Evet, Osman Seden kuşkusuz bir melodram ustasıdır. Melodram... Yani iyilerle kötülerin kalın çizgilerle ayrıldığı, kahramanların ömür boyu yoğun biçimde yaşanan tek bir duyguyu (bir büyük aşkı, tutkuyu veya kini) sürdürdüğü, tek bir olayın tüm ayrıntıları silerek tüm bir yaşama egemen olduğu, alevli, coşkun, fırtınalı ilişkilerin yaşandığı öyküler... Seden'in melodramları kimi zaman inandırıcı, patetik (heyecan verici) olabilmişlerdir: "Meryem ve Oğulları" örneğindeki gibi ve biz izleyebildiğimiz ölçüde bunu belirtmişizdir.

 "Nefret"de işte bu Seden formülünün tuttuğu filmlerden... Hikaye, tüm şematize yanlarına karşın düzeyli bir melodrama dönüşebiliyor; yani yeterince coşku ve heyecan 'ıstırap ve gözyaşı' içeriyor.
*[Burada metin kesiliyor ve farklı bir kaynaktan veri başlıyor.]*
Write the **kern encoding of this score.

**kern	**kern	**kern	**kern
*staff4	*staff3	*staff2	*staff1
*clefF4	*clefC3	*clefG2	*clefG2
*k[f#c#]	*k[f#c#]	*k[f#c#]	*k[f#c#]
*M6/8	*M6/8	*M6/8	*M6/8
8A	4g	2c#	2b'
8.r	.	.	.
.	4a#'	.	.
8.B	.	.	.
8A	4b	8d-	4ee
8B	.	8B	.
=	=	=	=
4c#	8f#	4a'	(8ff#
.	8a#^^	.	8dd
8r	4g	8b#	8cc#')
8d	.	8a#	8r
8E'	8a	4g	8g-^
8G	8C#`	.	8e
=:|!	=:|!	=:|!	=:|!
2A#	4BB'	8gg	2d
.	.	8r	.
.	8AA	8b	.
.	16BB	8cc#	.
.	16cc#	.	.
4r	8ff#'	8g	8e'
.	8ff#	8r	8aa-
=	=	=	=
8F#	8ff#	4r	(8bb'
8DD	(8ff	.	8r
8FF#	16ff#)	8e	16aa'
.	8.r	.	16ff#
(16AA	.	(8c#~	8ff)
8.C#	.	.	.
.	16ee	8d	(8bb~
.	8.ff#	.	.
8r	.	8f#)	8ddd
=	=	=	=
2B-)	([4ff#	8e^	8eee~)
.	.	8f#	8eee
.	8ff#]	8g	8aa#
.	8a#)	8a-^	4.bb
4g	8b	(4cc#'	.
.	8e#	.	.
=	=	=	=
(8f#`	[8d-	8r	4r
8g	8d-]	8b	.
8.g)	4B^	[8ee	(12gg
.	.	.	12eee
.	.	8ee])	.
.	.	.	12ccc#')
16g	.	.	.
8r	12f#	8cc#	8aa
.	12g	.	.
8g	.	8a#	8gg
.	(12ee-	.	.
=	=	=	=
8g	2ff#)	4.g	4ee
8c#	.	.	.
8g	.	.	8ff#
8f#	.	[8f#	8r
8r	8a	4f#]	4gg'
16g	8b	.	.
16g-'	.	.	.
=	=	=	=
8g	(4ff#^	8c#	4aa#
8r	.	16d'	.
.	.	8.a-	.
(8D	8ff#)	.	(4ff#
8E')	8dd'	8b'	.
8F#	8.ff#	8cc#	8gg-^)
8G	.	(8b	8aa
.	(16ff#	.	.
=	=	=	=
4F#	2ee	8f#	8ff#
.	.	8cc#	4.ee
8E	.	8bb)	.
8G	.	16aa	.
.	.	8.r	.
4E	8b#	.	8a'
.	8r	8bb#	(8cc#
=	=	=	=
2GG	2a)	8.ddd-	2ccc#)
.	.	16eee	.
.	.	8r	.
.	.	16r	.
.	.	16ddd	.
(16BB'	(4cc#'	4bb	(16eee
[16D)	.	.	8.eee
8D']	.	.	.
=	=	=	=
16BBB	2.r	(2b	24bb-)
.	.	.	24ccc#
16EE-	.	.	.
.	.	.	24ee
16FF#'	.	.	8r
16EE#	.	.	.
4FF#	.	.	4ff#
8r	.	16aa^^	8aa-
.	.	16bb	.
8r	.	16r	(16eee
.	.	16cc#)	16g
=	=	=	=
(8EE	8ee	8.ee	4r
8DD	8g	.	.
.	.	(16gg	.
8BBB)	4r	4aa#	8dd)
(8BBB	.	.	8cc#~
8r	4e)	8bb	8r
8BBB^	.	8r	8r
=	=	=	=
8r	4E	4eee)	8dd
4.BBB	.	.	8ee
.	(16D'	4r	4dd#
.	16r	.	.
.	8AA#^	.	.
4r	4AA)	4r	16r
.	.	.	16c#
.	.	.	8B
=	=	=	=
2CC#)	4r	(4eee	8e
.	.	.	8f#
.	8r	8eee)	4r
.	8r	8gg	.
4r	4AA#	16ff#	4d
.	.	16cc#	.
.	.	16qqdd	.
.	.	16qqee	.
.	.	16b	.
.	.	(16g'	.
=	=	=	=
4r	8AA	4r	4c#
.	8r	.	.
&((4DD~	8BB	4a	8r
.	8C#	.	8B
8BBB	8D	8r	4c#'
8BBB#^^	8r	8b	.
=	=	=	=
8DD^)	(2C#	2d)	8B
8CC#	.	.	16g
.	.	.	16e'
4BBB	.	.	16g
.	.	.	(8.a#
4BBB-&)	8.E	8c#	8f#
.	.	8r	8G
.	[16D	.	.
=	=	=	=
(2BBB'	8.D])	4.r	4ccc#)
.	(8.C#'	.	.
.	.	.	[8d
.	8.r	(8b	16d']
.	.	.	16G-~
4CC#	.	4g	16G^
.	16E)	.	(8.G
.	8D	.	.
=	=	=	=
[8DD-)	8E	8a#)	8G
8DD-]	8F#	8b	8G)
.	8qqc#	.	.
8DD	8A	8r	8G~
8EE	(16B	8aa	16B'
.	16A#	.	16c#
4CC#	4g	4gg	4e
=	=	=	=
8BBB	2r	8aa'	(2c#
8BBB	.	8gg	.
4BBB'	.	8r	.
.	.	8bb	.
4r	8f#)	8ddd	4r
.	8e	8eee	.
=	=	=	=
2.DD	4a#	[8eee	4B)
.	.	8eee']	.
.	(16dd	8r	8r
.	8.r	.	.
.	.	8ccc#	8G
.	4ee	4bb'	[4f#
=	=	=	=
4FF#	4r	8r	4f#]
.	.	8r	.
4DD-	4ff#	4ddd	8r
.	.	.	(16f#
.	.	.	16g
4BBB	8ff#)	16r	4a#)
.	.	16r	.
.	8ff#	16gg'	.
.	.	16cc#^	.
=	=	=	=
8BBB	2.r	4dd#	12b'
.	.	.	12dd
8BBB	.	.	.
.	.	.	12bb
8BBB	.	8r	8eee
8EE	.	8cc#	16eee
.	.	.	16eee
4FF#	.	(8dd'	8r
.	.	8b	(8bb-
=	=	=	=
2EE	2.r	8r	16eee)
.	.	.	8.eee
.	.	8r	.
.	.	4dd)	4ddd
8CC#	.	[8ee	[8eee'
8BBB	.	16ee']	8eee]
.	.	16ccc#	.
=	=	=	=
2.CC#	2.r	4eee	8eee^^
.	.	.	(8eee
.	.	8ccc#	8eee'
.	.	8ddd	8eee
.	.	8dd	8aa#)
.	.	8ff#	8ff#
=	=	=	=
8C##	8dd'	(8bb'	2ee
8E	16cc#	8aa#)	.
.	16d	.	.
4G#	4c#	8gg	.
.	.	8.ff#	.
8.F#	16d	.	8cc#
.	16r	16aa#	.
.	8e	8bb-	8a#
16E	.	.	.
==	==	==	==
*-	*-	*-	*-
Seden kendi yazdığı öyküyü benimsemiş besbelli... Tam bir Seden biçimciliğiyle, çarpık açılarla, Hülya Avşar'ın dapdaracık giysilerle yaptığı dansları kamera oyunlarıyla saptayarak, usta işi bir dekupajla, yakın-orta-uzak planları en işlevsel biçimde kurgulayarak... Bunca yıl sonra hala 'Ben buradayım, ben ayaktayım' diyor Seden ve sinemada değme genç yönetmenlere taş çıkarırcasına özenli, uğraşıImış, biçimci bir anlatımla ortaya çıkıyor. Şimdilik önemsiz filmlerde harcanmasına karşın Hülya Avşar, kuşkusuz hem güzel, hem de yetenekli bir oyuncu. Ama filmin asıl galibi, bir kez daha Fatma Giirik... 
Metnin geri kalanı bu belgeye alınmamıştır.